→ ASSIGNMENT:
Output every record exactly, apart from its images.
[RECORDS PROVIDED]
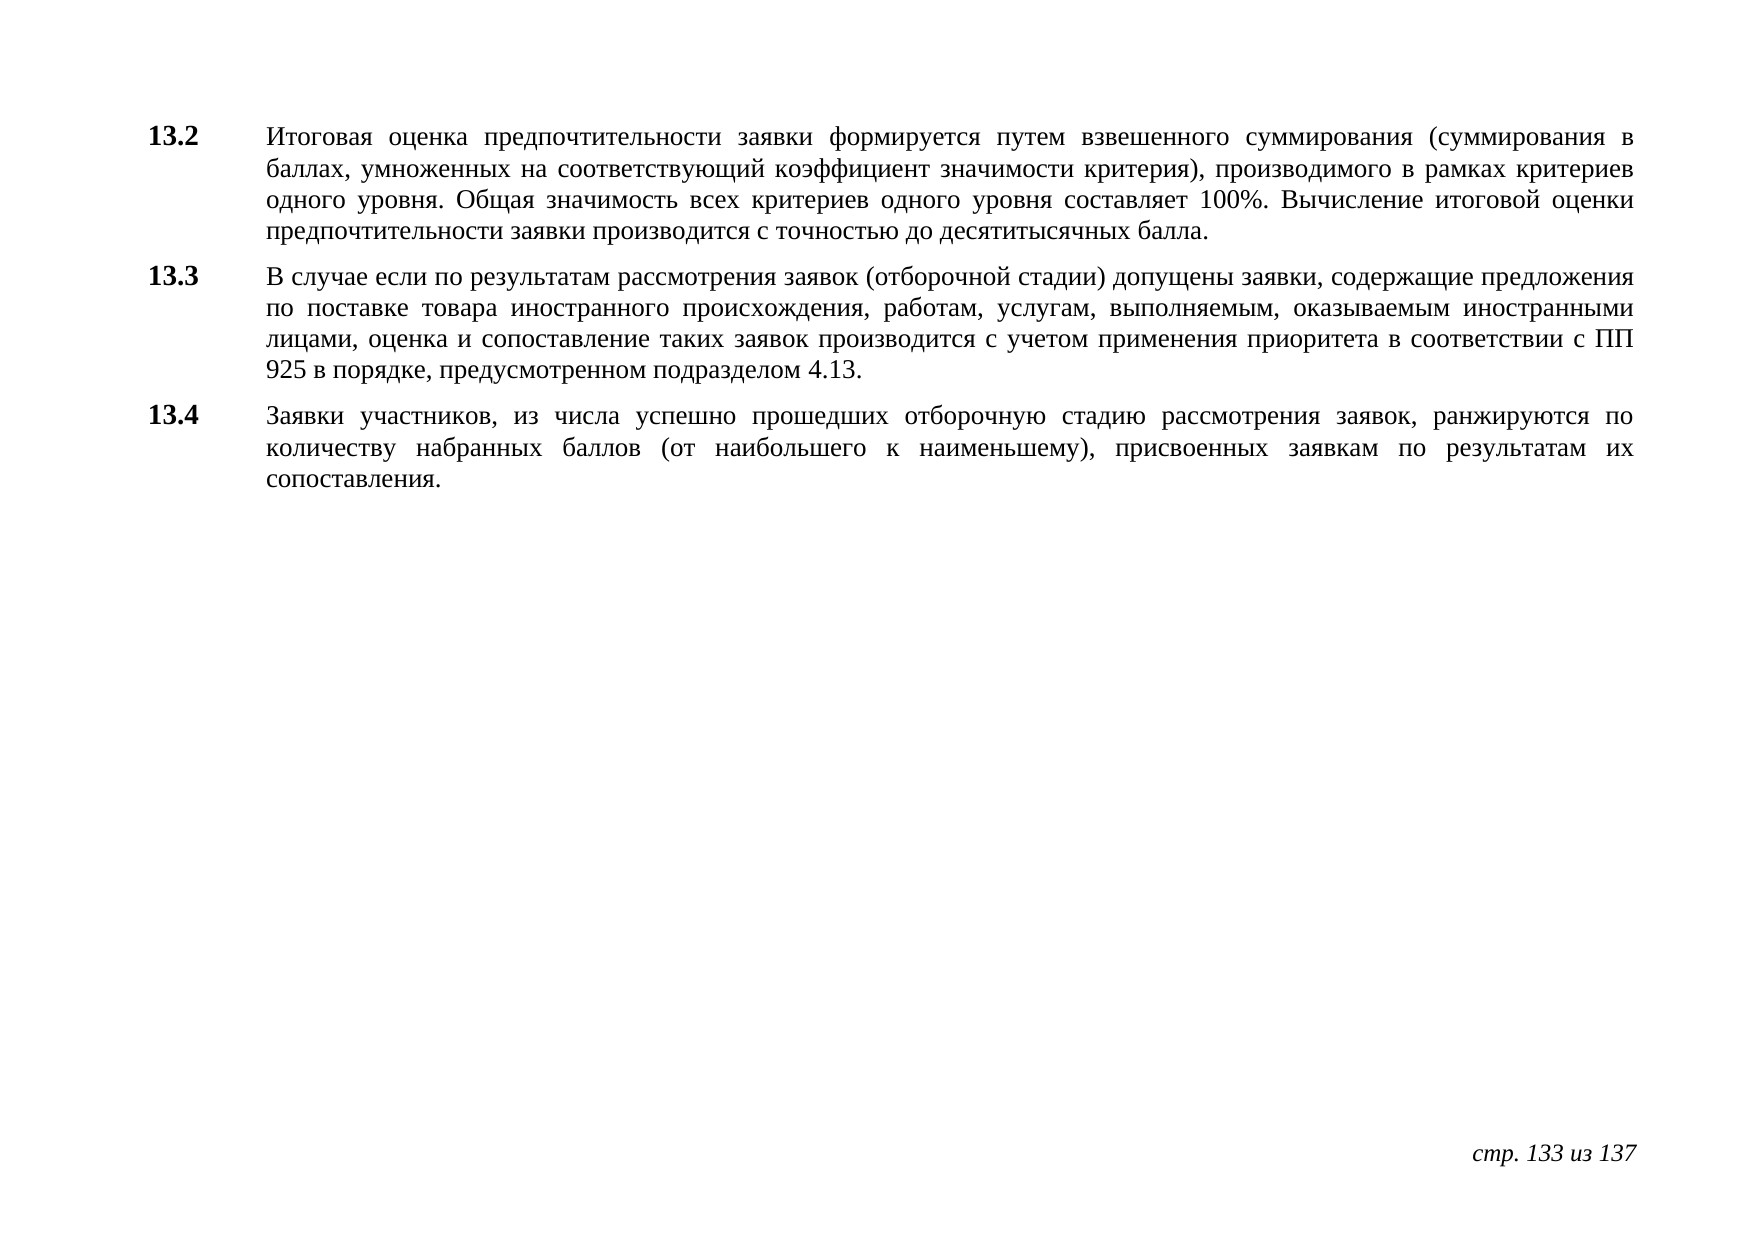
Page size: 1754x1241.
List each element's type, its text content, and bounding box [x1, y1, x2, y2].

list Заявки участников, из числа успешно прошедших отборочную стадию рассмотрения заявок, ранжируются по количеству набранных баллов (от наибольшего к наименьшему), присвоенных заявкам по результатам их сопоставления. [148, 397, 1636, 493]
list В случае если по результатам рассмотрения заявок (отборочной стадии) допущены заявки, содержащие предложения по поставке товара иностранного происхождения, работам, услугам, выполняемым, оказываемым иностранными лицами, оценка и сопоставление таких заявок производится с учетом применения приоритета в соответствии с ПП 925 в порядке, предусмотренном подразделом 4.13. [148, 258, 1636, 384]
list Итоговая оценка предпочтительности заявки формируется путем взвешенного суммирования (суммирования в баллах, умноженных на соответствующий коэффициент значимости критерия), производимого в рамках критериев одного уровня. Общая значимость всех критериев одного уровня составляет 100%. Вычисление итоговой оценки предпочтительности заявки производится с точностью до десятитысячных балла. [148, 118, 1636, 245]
[/RECORDS PROVIDED]
→ ANSWER FOR THIS EXERCISE:
Page size: 1754x1241.
List each element's type, its text content, and bounding box [x1, y1, x2, y2].

list Заявки участников, из числа успешно прошедших отборочную стадию рассмотрения заявок, ранжируются по количеству набранных баллов (от наибольшего к наименьшему), присвоенных заявкам по результатам их сопоставления. [148, 397, 1636, 493]
list В случае если по результатам рассмотрения заявок (отборочной стадии) допущены заявки, содержащие предложения по поставке товара иностранного происхождения, работам, услугам, выполняемым, оказываемым иностранными лицами, оценка и сопоставление таких заявок производится с учетом применения приоритета в соответствии с ПП 925 в порядке, предусмотренном подразделом 4.13. [148, 258, 1636, 384]
list Итоговая оценка предпочтительности заявки формируется путем взвешенного суммирования (суммирования в баллах, умноженных на соответствующий коэффициент значимости критерия), производимого в рамках критериев одного уровня. Общая значимость всех критериев одного уровня составляет 100%. Вычисление итоговой оценки предпочтительности заявки производится с точностью до десятитысячных балла. [148, 118, 1636, 245]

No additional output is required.